Hypotheek.winkel schetst nog een tweede scenario: datgene waarin u al langer aan pensioensparen doet, maar onlangs een woning heeft gekocht. De premie voor de schuldsaldopolis komt er nu nog bij, en dat maakt de financiële last extra zwaar. “Het is dan perfect mogelijk om tijdelijk enkel de schuldsaldoverzekering te betalen en het pensioensparen te pauzeren”, klinkt het. “Je laat het contract gewoonweg lopen, maar je betaalt een paar jaar niets. Dat kan zonder kosten en zonder boetes.”
De keerzijde van de medaille
Om de premies van uw schuldsaldo fiscaal te kunnen inbrengen, moet uw verzekeraar in de polis opnemen dat het om een contract voor fiscaal pensioensparen gaat. Maar er is een keerzijde aan de medaille. De overblijvende partner moet dan belastingen betalen op het kapitaal dat de schuldsaldoverzekering uitkeert bij een overlijden. De kans bestaat dat dit bedrag veel groter is dan het fiscaal voordeel.
“Wanneer je de premies van je schuldsaldoverzekering onderbrengt in de korf van het langetermijnsparen, dan wordt het uitgekeerde kapitaal bij overlijden belast tegen een fictieve rente”, zegt Thierry Lauwers. “Die hangt af van de leeftijd van de overblijvende partner. Ze varieert tussen 1 procent (40 jaar of jonger) en 5 procent (65 jaar of ouder).”

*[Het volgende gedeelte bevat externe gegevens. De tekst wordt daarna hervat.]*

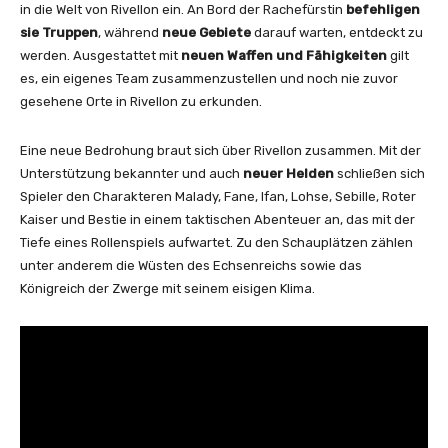
in die Welt von Rivellon ein. An Bord der Rachefürstin
befehligen
sie Truppen
, während
neue Gebiete
darauf warten, entdeckt zu
werden. Ausgestattet mit
neuen Waffen und Fähigkeiten
gilt
es, ein eigenes Team zusammenzustellen und noch nie zuvor
gesehene Orte in Rivellon zu erkunden.
Eine neue Bedrohung braut sich über Rivellon zusammen. Mit der
Unterstützung bekannter und auch
neuer Helden
schließen sich
Spieler den Charakteren Malady, Fane, Ifan, Lohse, Sebille, Roter
Kaiser und Bestie in einem taktischen Abenteuer an, das mit der
Tiefe eines Rollenspiels aufwartet. Zu den Schauplätzen zählen
unter anderem die Wüsten des Echsenreichs sowie das
Königreich der Zwerge mit seinem eisigen Klima.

“Wanneer de begunstigde bij uitkering nog geen 65 jaar is, moet hij de fictieve rente dertien jaar lang na het overlijden van zijn partner fiscaal aangegeven. Concreet betekent dat: het percentage van de uitkering jaar na jaar vermelden op de belastingbrief. Bij 65 jaar of ouder moet de rente slechts tien jaar lang aangegeven worden.”
Koos u ervoor de premies van uw schuldsaldoverzekering onder te brengen in de fiscale korf van pensioensparen? In dat geval heft de fiscus een eenmalige belasting van 10 procent op het uitgekeerde kapitaal bij overlijden.
Vooraf de juiste keuze maken, is erg belangrijk. Want zelfs al heeft u slechts één keer de premie voor uw schuldsaldoverzekering fiscaal in mindering gebracht, dan wordt het uitgekeerde kapitaal sowieso belast bij overlijden. Staar u dus niet enkel blind op het belastingvoordeel dat de premies opleveren, maar houd ook rekening met de fiscale nadelen wanneer een van beide partners sterft. Laat u goed adviseren door een expert.